Reputation: 8711
I have the below spark dataframe:
val df = Seq(("US",10),("IND",20),("NZ",30),("CAN",40)).toDF("a","b")
df.show(false)
+---+---+
|a |b |
+---+---+
|US |10 |
|IND|20 |
|NZ |30 |
|CAN|40 |
+---+---+
and I'm applying the when()
condition as follows:
df.withColumn("x", when(col("a").isin(us_list:_*),"u").when(col("a").isin(i_list:_*),"i").when(col("a").isin(n_list:_*),"n").otherwise("-")).show(false)
+---+---+---+
|a |b |x |
+---+---+---+
|US |10 |u |
|IND|20 |i |
|NZ |30 |n |
|CAN|40 |- |
+---+---+---+
Now to minimize the code, I'm trying the below:
val us_list = Array("U","US")
val i_list = Array("I","IND")
val n_list = Array("N","NZ")
val ar1 = Array((us_list,"u"),(i_list,"i"),(n_list,"n"))
val ap = ar1.map( x => when(col("a").isInCollection(x._1),x._2) )
This results in
ap: Array[org.apache.spark.sql.Column] = Array(CASE WHEN (a IN (U, US)) THEN u END, CASE WHEN (a IN (I, IND)) THEN i END, CASE WHEN (a IN (N, NZ)) THEN n END)
but when I try
val ap = ar1.map( x => when(col("a").isInCollection(x._1),x._2) ).reduce( (x,y) => x.y )
I get an error.

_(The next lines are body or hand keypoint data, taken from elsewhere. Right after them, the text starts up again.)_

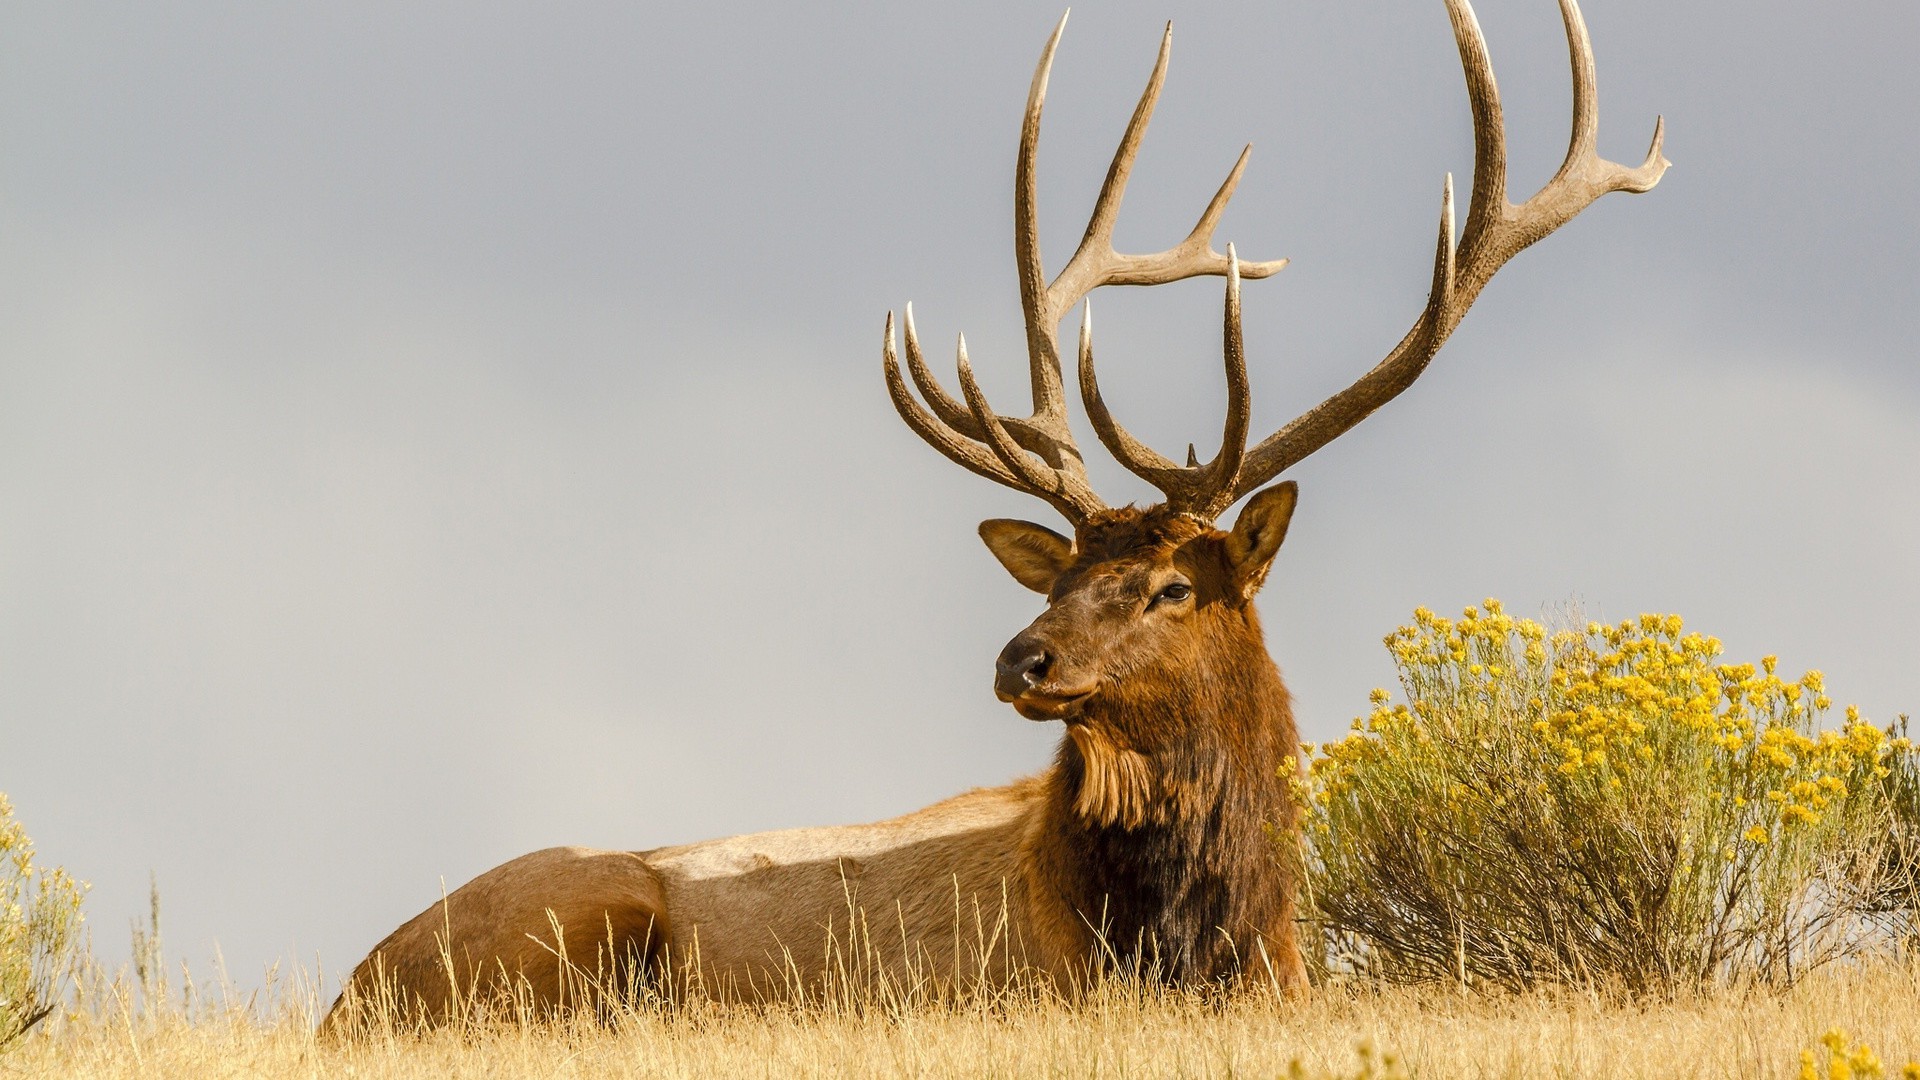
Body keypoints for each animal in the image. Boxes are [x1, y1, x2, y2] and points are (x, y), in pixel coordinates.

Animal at [330, 0, 1666, 1022]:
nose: (1022, 659)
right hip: (581, 914)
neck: (1202, 940)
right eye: (1060, 573)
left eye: (1173, 584)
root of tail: (350, 988)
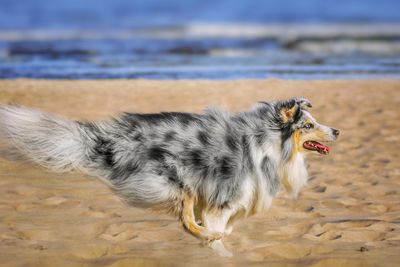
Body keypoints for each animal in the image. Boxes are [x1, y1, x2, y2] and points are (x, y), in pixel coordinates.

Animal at [0, 97, 340, 256]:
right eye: (308, 125)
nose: (337, 130)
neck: (268, 144)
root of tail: (110, 139)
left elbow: (228, 226)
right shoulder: (224, 198)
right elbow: (219, 226)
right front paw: (219, 248)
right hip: (176, 179)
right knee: (185, 219)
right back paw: (206, 236)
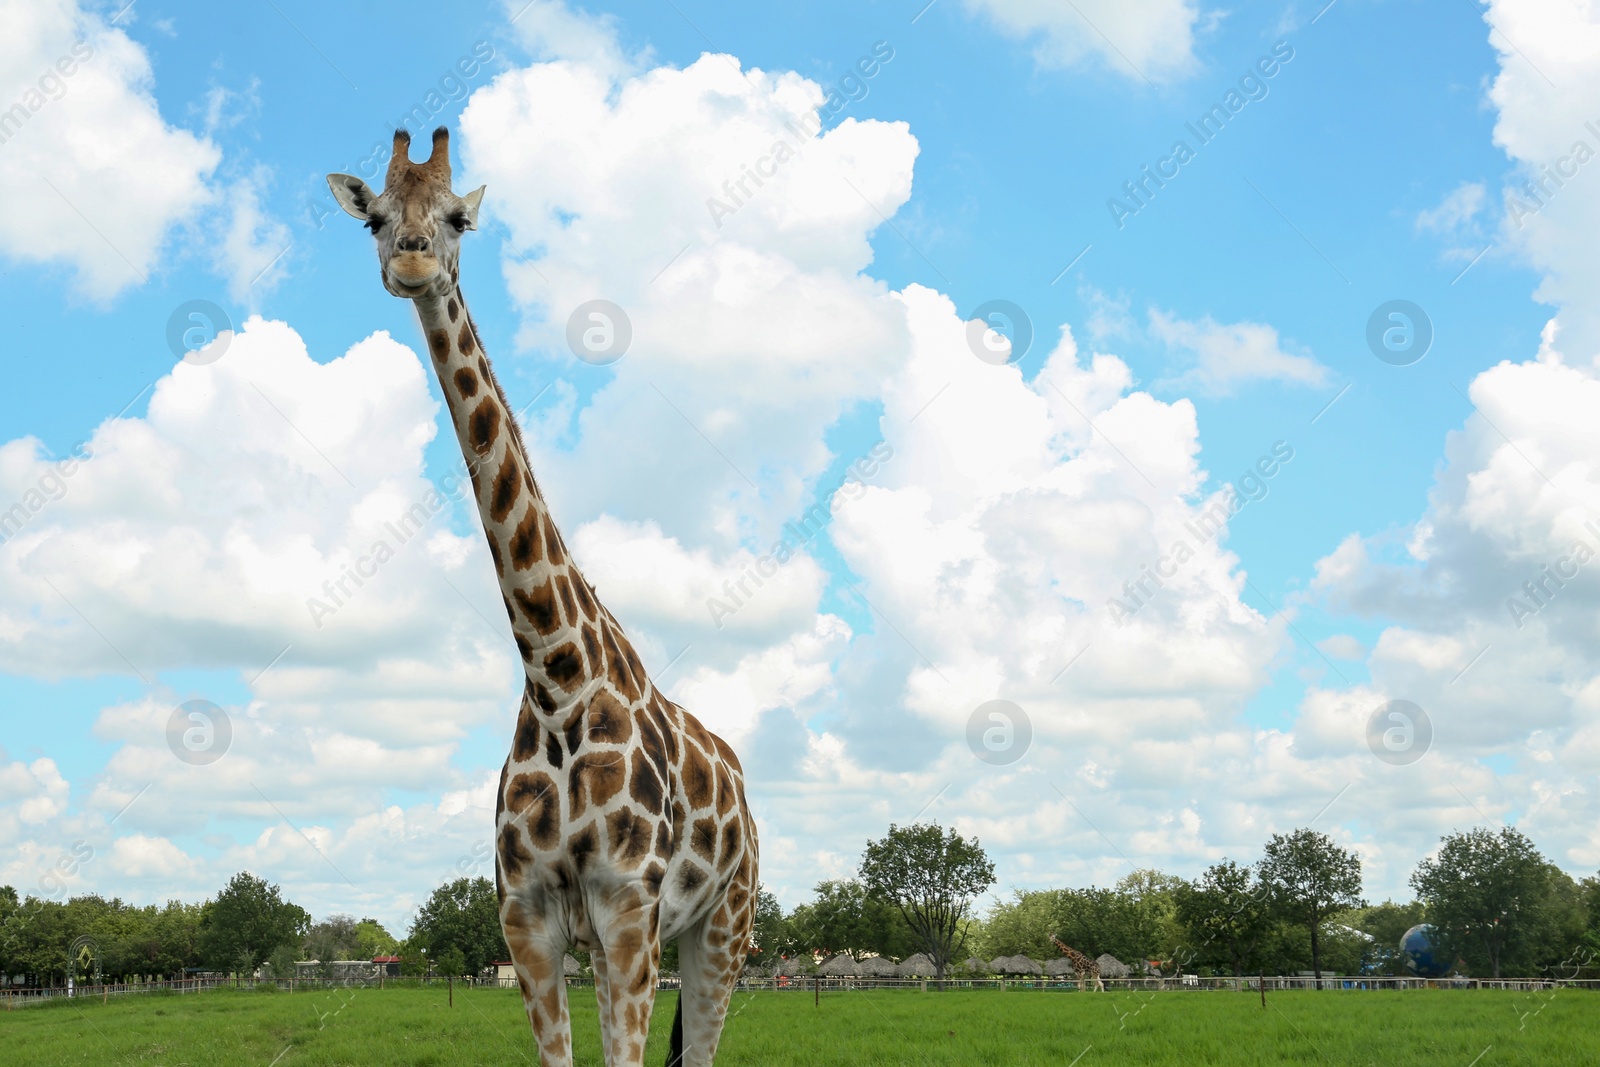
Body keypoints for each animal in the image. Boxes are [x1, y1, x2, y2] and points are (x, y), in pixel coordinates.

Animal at [328, 127, 758, 1067]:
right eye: (375, 215)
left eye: (458, 216)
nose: (413, 260)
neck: (556, 674)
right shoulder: (527, 921)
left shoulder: (629, 913)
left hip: (724, 924)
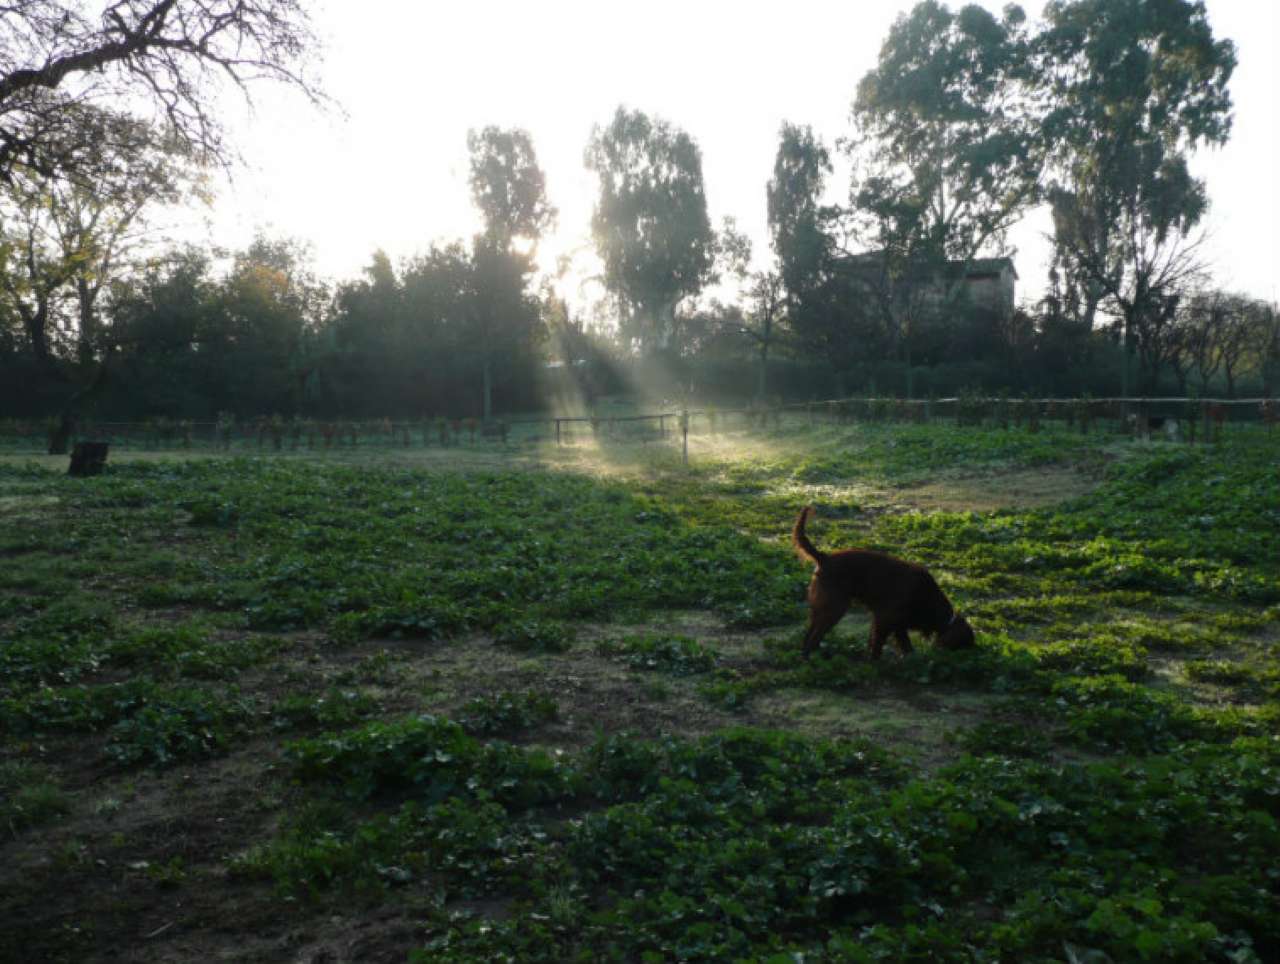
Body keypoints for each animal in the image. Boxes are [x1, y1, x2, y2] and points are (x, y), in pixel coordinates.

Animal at [788, 506, 967, 660]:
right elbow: (878, 644)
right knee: (814, 637)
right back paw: (809, 658)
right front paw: (875, 662)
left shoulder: (897, 622)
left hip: (822, 609)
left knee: (810, 634)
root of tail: (824, 557)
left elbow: (904, 644)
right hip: (835, 608)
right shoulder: (885, 618)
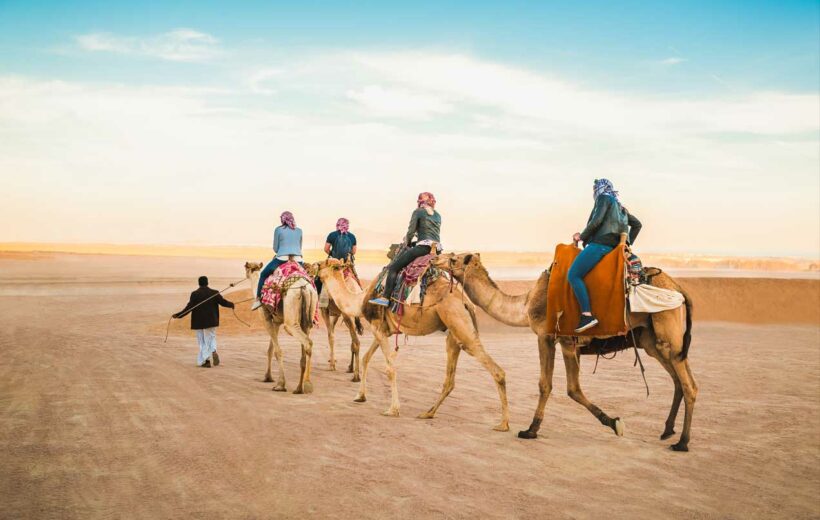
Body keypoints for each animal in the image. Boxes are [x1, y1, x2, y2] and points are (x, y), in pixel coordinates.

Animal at [243, 262, 318, 392]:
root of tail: (304, 288)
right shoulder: (277, 322)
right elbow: (270, 349)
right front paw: (267, 377)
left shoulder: (266, 319)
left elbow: (277, 351)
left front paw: (280, 384)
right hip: (308, 317)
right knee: (306, 344)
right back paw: (301, 387)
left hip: (290, 320)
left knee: (307, 342)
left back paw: (305, 385)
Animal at [316, 256, 512, 430]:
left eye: (323, 263)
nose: (313, 267)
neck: (360, 300)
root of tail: (466, 302)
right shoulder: (383, 330)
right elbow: (366, 358)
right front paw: (360, 396)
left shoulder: (377, 327)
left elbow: (390, 369)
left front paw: (393, 409)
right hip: (454, 331)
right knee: (450, 377)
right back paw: (428, 413)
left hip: (458, 324)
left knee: (495, 369)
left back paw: (503, 424)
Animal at [430, 252, 700, 450]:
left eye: (454, 258)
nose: (434, 259)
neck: (526, 303)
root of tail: (680, 289)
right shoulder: (568, 343)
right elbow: (570, 388)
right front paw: (613, 422)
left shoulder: (551, 338)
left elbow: (555, 386)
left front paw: (530, 430)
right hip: (652, 341)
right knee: (680, 381)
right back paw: (667, 431)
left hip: (667, 332)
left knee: (688, 385)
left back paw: (682, 442)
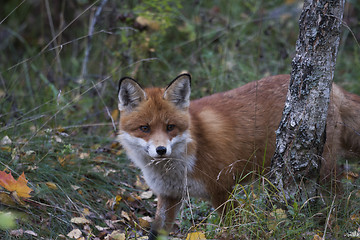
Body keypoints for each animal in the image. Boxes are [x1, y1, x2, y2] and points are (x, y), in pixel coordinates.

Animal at [118, 74, 360, 239]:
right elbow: (156, 231)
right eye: (145, 128)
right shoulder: (169, 196)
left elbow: (229, 229)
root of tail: (334, 88)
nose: (161, 150)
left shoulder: (222, 190)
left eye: (170, 127)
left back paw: (335, 224)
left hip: (324, 169)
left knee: (339, 197)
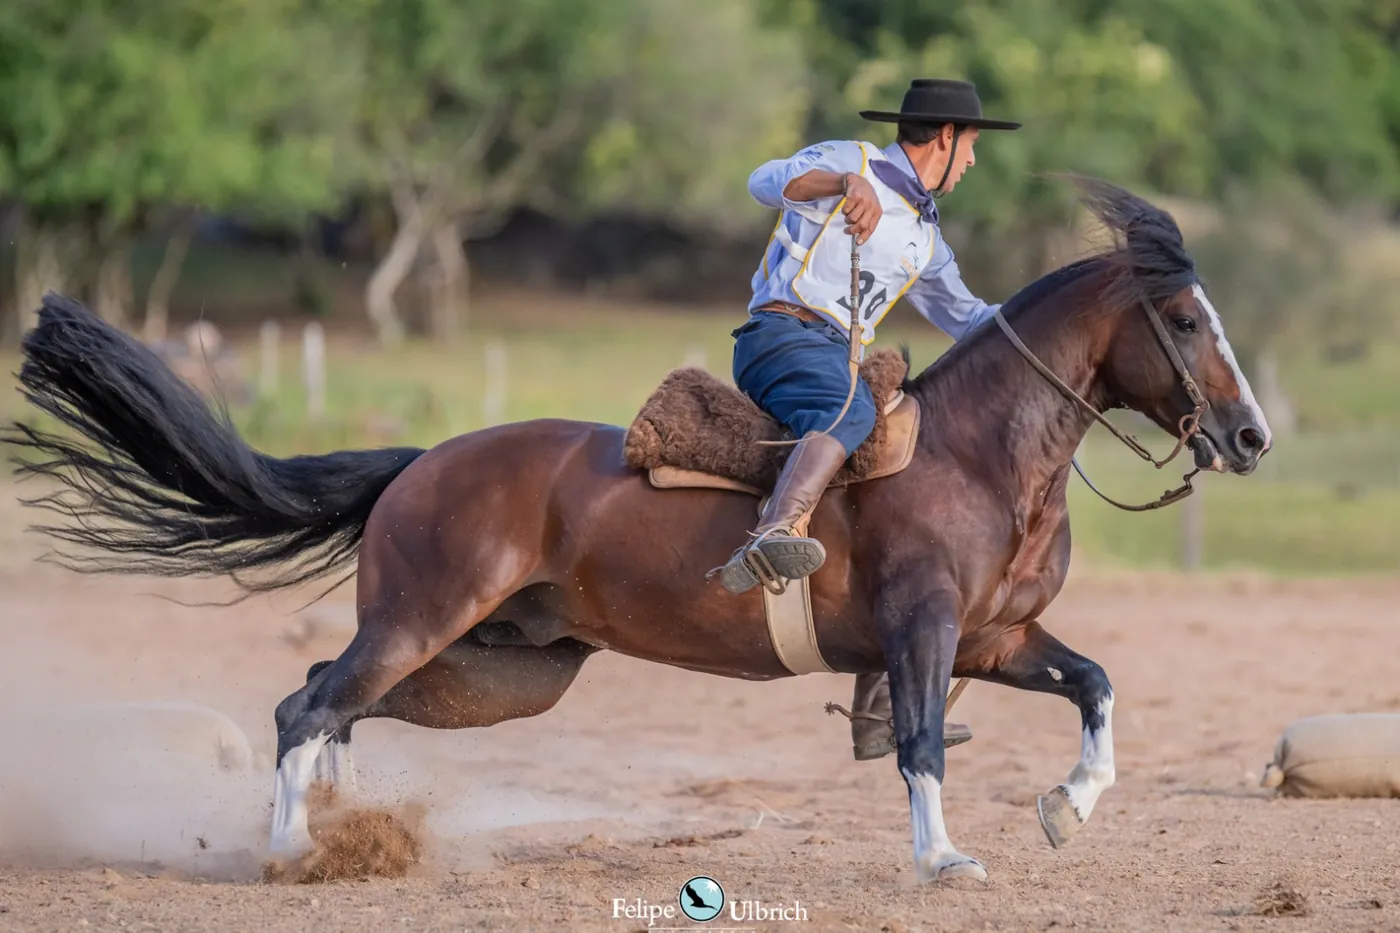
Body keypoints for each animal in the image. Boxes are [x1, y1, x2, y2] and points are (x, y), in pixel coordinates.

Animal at [4, 178, 1270, 884]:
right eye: (1179, 317)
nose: (1249, 435)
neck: (977, 456)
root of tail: (424, 461)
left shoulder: (997, 642)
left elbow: (1096, 687)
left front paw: (1066, 807)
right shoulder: (924, 636)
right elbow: (916, 744)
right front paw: (942, 860)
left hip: (499, 668)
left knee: (332, 701)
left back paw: (348, 831)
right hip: (423, 625)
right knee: (302, 705)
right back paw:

How to fix this?
Upvotes: 1
Views: 865
Reputation: 42392
There is usually no need to combine when
statements using reduce
/fold
etc. coalesce
is enough because the when
statements are evaluated in sequence, and gives null
when the condition is false. Also it can save you from specifying otherwise
because you can just append one more column to the list of arguments to coalesce
.
val ar1 = Array((us_list,"u"),(i_list,"i"),(n_list,"n"))
val ap = ar1.map( x => when(col("a").isInCollection(x._1),x._2) )
val combined = coalesce(ap :+ lit("-"): _*)
df.withColumn("x", combined).show
+---+---+---+
| a| b| x|
+---+---+---+
| US| 10| u|
|IND| 20| i|
| NZ| 30| n|
|CAN| 40| -|
+---+---+---+
Upvotes: 1
Reputation: 32680
You can use foldLeft on ar1
list :
val x = ar1.foldLeft(lit("-")) { case (acc, (list, value)) =>
when(col("a").isin(list: _*), value).otherwise(acc)
}
// x: org.apache.spark.sql.Column = CASE WHEN (a IN (N, NZ)) THEN n ELSE CASE WHEN (a IN (I, IND)) THEN i ELSE CASE WHEN (a IN (U, US)) THEN u ELSE - END END END
Upvotes: 1